Al salir gritaron: “Señora ni una palabra a nadie y en media hora no se puede mover vieja pendeja, porque la tenemos vigilada y si da un movimiento o sale a vernos, se la lleva chingada”.
Durante ese tiempo, mis manos temblaban y mi mente estaba como ida. Me sobrevino un temblor en el cuerpo que no podía parar. Lo primero en quién pensé fue en mi hija. Quería abrazarla fuerte y darle gracias a Dios porque ella no estaba casualmente presente, había acertado en que se fuera con su tía. Cerré el mercado después de media hora sin moverme, tal como me habían indicado, poco a poco , al mismo tiempo que temblaba sin poder dominar ese estado, sentía mi boca seca y mis dientes apretados con fuerza hasta que de repente me dio un ataque de llanto. Perdí la noción del tiempo, divagaba con mi mente en desorden. El miedo pero no me dejaba pensar. Pronto me fui dando cuenta en que las cosas hubieran podido ser más graves.
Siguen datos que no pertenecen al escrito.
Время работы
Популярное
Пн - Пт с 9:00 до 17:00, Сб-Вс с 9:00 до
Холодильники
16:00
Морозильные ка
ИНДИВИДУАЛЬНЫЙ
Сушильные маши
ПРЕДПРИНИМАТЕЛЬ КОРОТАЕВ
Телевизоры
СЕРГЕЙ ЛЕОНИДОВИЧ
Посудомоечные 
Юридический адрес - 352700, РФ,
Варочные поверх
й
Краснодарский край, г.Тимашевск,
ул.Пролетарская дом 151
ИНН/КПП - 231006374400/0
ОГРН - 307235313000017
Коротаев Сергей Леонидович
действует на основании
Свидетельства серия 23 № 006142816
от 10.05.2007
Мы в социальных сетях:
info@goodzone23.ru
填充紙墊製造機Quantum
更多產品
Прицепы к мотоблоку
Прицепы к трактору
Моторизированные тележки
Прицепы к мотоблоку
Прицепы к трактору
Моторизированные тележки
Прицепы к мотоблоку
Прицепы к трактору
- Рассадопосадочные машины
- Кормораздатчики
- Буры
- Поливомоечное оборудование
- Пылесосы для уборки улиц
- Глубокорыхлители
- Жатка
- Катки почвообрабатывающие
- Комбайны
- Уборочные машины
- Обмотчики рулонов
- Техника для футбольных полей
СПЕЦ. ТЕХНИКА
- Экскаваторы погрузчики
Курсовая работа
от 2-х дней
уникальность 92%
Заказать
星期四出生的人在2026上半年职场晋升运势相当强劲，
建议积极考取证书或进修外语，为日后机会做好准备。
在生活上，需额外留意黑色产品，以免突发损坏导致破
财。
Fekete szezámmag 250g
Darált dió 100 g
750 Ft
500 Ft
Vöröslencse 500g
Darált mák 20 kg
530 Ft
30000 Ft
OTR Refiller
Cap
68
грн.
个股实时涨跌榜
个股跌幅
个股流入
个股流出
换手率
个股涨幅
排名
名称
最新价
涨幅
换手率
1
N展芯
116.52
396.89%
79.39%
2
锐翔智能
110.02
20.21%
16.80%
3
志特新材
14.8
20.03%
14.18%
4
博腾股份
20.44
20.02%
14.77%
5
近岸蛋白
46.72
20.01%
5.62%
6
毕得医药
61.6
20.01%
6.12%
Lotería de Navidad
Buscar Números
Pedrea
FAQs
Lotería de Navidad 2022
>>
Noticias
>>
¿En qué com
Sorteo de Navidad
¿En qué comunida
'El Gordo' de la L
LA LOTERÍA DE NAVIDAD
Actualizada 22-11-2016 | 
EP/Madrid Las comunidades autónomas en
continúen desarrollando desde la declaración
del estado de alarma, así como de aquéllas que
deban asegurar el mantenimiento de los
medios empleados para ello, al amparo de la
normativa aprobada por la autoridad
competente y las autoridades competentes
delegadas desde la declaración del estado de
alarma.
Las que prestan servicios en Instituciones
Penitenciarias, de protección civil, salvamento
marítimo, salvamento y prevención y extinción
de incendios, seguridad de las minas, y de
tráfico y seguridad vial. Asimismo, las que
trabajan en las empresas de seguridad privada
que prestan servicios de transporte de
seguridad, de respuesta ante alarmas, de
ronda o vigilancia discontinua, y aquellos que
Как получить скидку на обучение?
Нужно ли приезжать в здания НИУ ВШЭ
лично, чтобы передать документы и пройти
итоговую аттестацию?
Tan solo imaginarlo, la desesperación y el horror me sumieron en un ataque de nervios y lloré hasta quedar agotada, sin fuerzas. En ese estado, me sentía sofocada, no podía respirar. Solo atiné a llamar por teléfono a mi hermana y pedirle que viniera junto a mí.
—Por favor, ven conmigo...
—¿Que tienes?
—No te puedo decir… —Casi no podía emitir palabra—. ¡Solo ven por favor, rápido!
Mi hermana llego y sintiéndome más protegida fui calmándome poco a poco hasta que quede tranquila.
Salvador llego al final, cuando todo había pasado. Se sintió culpable y dijo que ya no me volvería a dejar sola nunca.
Duré como un mes imaginando que todo el que entraba a la tienda miraba raro, y temblaba cuando se quedaba en silencio el establecimiento. Me asomaba hacia la calle, temía ver sus caras nuevamente, que las tenía bien grabadas, más no podía decir nada por temor a las represalias. Así que solo estaba alerta, un estado de alarma que no me dejaba un minuto tranquila hasta que, con el correr de los días todo fue pasando, hasta que al fin volvió la confianza.
Hasta que Salvador volvió a querer “salir de compras”. Otra vez, volvió la normalidad: los eternos pleitos, que no terminaban porque el que bebe, busca siempre la oportunidad para camuflajear su vicio, de esconderlo, de ese modo continuaba con su mal hábito, valiéndose de artimañas. Le ponía a la soda de bote tequila y así simulaba que solo bebía soda. Después entendí lo que hacía y era lo mismo... la angustia, el coraje, la impotencia.